I looked at Chris. He’d left Texas because he disliked the board’s decisions in the past. Sounded as though things hadn’t changed.
“When we refused to take action, the infected enforcers disappeared, one by one. Their trackers stopped functioning, and we haven’t been able to find them.” He took another swig of beer, his expression bleak. “Last week, my partner and friend vanished. He’d started losing his sense of time, so I stayed with him. I left to get food and came back to find him gone.”
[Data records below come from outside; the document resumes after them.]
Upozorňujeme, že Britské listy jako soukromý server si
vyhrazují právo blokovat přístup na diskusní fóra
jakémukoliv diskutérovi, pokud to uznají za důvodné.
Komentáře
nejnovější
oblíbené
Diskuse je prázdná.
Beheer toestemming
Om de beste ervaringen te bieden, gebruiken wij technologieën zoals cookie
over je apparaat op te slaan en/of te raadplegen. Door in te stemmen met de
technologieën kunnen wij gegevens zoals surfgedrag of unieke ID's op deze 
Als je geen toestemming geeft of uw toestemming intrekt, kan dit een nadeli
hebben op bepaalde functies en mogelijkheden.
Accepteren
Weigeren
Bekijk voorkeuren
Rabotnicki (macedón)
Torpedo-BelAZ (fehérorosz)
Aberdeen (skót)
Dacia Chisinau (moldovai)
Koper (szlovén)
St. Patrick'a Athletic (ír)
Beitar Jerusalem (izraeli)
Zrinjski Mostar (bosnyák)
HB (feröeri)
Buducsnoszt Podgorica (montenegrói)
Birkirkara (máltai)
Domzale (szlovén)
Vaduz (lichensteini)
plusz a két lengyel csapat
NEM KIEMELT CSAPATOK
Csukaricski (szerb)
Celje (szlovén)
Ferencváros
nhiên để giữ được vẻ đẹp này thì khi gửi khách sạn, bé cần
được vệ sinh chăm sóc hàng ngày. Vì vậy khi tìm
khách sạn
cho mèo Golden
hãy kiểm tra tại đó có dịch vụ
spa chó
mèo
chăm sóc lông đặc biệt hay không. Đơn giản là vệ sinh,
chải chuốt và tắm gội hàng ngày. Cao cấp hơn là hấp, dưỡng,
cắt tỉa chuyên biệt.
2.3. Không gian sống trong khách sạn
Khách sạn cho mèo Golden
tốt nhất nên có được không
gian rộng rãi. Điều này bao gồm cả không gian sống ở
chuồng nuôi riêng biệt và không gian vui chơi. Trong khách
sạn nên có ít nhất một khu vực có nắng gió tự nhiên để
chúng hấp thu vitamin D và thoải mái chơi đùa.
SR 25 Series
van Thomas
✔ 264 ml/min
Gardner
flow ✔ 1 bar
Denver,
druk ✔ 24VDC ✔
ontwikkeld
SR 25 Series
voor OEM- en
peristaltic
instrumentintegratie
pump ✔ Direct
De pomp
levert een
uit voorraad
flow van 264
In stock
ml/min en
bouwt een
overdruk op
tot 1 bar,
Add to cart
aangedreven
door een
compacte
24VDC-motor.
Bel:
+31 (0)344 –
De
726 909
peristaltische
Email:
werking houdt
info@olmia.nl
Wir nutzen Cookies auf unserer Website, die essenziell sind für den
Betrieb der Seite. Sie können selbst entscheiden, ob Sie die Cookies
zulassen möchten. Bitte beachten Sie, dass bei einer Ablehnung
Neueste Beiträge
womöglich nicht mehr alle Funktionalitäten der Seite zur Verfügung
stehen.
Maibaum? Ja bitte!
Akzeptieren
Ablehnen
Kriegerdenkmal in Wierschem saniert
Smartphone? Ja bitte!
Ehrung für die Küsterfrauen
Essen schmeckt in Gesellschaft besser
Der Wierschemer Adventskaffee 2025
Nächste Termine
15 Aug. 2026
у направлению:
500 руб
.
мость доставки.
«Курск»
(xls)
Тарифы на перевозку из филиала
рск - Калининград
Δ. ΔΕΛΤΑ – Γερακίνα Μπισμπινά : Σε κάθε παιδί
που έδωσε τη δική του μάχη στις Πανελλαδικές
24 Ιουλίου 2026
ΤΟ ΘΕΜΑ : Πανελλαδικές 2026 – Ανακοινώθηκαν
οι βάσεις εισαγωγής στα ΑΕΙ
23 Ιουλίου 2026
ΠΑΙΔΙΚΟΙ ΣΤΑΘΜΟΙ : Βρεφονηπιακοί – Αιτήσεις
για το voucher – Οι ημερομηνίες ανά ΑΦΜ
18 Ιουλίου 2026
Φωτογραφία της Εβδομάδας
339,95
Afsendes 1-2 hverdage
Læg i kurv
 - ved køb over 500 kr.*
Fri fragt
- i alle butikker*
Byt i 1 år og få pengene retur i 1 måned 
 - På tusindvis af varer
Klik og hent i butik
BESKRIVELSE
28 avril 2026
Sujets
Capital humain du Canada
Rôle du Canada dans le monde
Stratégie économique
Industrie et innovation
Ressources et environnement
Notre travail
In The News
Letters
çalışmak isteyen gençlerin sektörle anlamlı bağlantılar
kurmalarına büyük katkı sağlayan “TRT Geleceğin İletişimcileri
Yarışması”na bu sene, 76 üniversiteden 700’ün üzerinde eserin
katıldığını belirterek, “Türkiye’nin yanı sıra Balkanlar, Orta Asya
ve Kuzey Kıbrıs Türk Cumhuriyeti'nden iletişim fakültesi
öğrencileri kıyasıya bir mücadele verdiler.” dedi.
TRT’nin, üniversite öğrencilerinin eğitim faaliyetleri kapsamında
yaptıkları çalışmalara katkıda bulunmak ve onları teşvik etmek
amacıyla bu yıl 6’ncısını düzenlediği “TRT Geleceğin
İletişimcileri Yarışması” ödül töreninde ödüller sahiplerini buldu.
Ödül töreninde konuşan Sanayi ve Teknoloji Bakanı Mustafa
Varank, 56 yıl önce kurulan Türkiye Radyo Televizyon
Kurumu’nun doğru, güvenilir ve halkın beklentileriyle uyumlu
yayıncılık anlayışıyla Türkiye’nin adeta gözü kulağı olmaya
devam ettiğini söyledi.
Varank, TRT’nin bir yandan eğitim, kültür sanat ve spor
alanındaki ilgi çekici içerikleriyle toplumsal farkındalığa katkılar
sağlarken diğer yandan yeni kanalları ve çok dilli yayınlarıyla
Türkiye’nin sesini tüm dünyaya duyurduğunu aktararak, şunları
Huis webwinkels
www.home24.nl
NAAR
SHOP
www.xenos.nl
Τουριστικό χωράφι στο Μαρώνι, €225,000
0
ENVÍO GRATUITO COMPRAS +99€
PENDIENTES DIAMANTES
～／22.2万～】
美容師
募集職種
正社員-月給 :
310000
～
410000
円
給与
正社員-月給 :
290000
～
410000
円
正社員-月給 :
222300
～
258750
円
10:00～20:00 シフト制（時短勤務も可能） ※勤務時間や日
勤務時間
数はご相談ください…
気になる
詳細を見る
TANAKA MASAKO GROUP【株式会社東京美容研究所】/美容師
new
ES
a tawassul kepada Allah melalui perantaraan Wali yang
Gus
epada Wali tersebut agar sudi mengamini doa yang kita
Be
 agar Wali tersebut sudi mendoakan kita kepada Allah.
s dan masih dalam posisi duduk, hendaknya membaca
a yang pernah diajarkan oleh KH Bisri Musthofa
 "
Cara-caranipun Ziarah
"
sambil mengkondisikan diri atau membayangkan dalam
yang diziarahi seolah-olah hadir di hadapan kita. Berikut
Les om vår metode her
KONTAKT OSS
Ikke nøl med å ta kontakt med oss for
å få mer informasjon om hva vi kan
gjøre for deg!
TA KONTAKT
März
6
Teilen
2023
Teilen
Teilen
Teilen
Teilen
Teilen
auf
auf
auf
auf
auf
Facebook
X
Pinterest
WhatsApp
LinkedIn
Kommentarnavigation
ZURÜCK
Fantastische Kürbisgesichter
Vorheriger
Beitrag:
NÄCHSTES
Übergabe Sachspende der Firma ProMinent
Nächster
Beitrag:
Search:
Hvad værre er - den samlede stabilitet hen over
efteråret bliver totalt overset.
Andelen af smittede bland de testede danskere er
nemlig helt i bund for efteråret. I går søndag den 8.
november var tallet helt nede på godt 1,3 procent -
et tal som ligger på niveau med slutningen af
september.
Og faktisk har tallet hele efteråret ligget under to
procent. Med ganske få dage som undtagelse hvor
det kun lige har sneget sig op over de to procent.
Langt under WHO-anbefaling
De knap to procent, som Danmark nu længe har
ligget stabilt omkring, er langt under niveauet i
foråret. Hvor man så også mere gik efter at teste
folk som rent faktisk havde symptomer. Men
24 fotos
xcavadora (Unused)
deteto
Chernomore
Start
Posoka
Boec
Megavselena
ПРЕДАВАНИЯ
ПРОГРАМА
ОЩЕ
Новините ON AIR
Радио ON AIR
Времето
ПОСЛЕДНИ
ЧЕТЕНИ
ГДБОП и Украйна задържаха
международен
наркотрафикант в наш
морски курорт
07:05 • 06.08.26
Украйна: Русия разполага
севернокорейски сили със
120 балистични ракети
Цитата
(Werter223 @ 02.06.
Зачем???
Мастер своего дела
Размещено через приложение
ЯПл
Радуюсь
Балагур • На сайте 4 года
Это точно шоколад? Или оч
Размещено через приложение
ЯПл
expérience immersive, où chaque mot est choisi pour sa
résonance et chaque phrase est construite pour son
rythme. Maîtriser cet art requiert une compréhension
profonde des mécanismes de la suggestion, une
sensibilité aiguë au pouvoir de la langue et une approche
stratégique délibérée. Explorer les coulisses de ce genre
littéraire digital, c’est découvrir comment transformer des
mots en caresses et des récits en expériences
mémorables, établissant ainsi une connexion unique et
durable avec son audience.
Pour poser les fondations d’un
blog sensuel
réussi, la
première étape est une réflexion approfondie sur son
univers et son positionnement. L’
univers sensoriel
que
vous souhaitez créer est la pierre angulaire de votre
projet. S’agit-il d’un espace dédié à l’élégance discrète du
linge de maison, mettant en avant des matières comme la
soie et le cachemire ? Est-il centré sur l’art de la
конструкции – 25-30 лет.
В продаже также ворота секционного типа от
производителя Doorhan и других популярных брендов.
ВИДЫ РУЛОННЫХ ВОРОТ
I cleared my throat. “Sounds like your board has an interest in those mutants.”
Malcolm’s eyes met mine. “This issue is ripping the board apart. Several members walked, and we can’t even locate them to question. The open positions have already been replaced. Many of us no longer have confidence in the members.” He swallowed. “I think you’re right—they’re involved.”
“Tell them about Dillon,” prompted Jason.
Malcolm nodded. “We managed to get IDs on a few of the mutant wulfleng. They were human drifters, living in halfway houses or on the streets. We think someone’s recruiting them and infecting them with this new virus. Your friend Dillon was in jail for a year. After release, he lived in a halfway house. His parole officer said that Dillon vanished after a few months. So he must’ve been recruited off the streets. He stayed off radar until he appeared at Chloe’s university over two months later. We know they were together for about six weeks before coming to Canada.”
“So Dillon’s infection might have occurred at any point from the time his parole officer lost contact to when Chloe’s brothers found him and Chloe . . . indisposed in the park.” I could see Chris adding up the totals.
The big Texan nodded. “By my figuring, it occurred as much as five months before his death.”